Aujourd’hui, ce savoir-faire est délaissé pour «obsolescence». À noter, par ailleurs, que la seule zone industrielle et les zones d’activité de la ville n’ont pas connu d’extension depuis plus de 30 ans. Ainsi, le secteur secondaire nécessite une modernisation et une extension de l’infrastructure industrielle. il faut doter la ville d’établissements de formation sectorielle de niveau Bac+5, dans l’objectif de remonter le niveau des filières et de valoriser davantage le secteur agroalimentaire, particulièrement celui de la pêche.

Ainsi, avec une réelle volonté politique, la ville serait capable de se transformer en pôle agroalimentaire régional (2). Quant aux potentialités du secteur tertiaire, elles sont prometteuses : en effet, Larache abrite la prestigieuse cité antique de Lixus, vieille de plus de 3.000 ans et dont le site, bien aménagé, reste cependant fermé au public. La spécificité de Lixus, c’est qu’elle est susceptible d’attirer une clientèle d’un certain niveau culturel. Larache dispose aussi d’énormes potentialités dans le tourisme balnéaire grâce à ses larges plages atlantiques et à l’Oued Loukous.

Malheureusement, la ville bleue ne compte que 18 unités hôtelières, représentant 5% de la capacité d’accueil de la Région Nord! Il est nécessaire de la (3) désenclaver en l’ouvrant à l’international, via un aéroport local, le seul moyen de permettre aux millions (oui, des millions !) de touristes de se rendre à Lixus et de profiter de son écosystème, à travers une infrastructure touristique de qualité (hôtels, cafés, restaurant, circuits, sécurité, transport…) à la hauteur du site phénicien (4).

Il est à signaler que le prestigieux hôtel «Lixus Beach Resort», détenu par le groupe Alliances et installé aux pieds de Lixus, prévoit de recevoir 40% de la clientèle étrangère qui se rend dans la ville. Reste à savoir par quels moyens ils pourront y aller ! La ville (5) détient également un autre avantage de taille : une diaspora importante au Royaume-Uni, l’une des nations les plus riches d’Europe…

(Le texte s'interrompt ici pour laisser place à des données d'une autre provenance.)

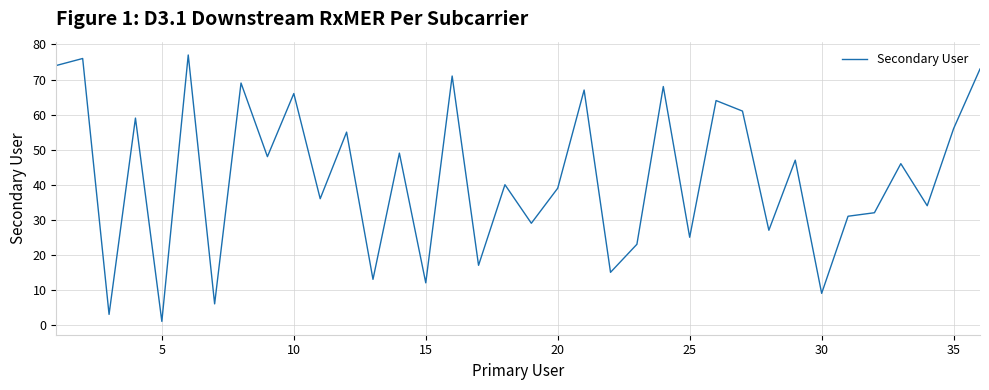

What is the average value?

42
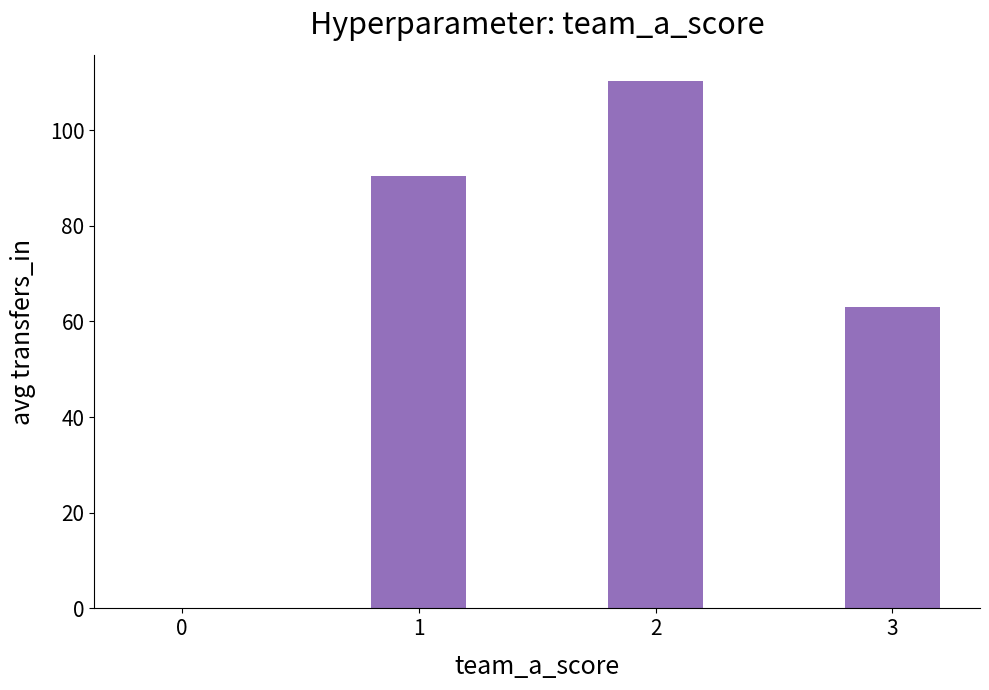

What is the change in value from 1 to 3?

-27.5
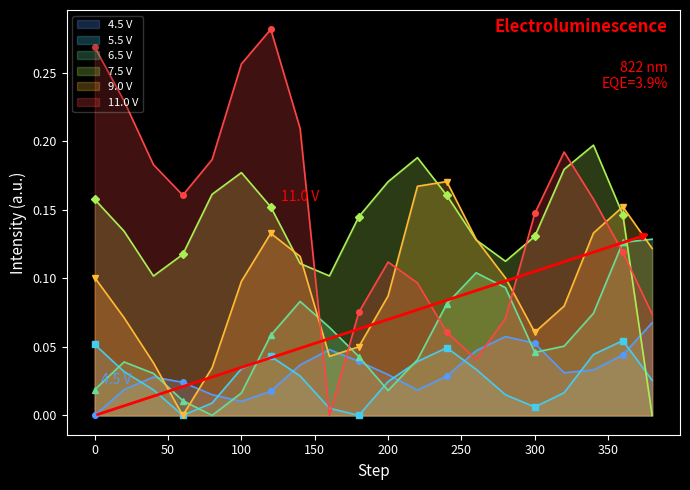

True or false: 7.5 V has a value of 0.2 at 260.

False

Argent, nature et Hommes (ressources financières, naturelles et humaines), ce sont les facteurs de production nécessaires, selon les économistes, pour créer de la richesse et enclencher le développement. Heureusement pour eux qu’ils n’ont pas connu le cas de Larache, ils auraient probablement remis en question leurs théories !

(1)- La production de sel marin est une activité industrielle qui fut pratiquée par les Phéniciens, dans la vieille ville de Lixus, il y a plus de 3.000 ans.

(2)- 5% seulement des entreprises industrielles de la Région Tanger-Tétouan-Al Hoceima se trouvent à Larache.

(3)- Larache ne dispose toujours pas de gare ferroviaire.

(4)- Près de 70% de la ville antique Lixus restent enfouis dans le sol.

(5)- Larache fait partie du patrimoine mondial des zones humides, qui constituent un réservoir de biodiversité précieux : faune, flore (plantes médicinales) et céréales (riz). Pour rappel, les zones humides protègent contre les crues et l’érosion des sols, maintiennent la qualité de l’eau et atténuent la pollution.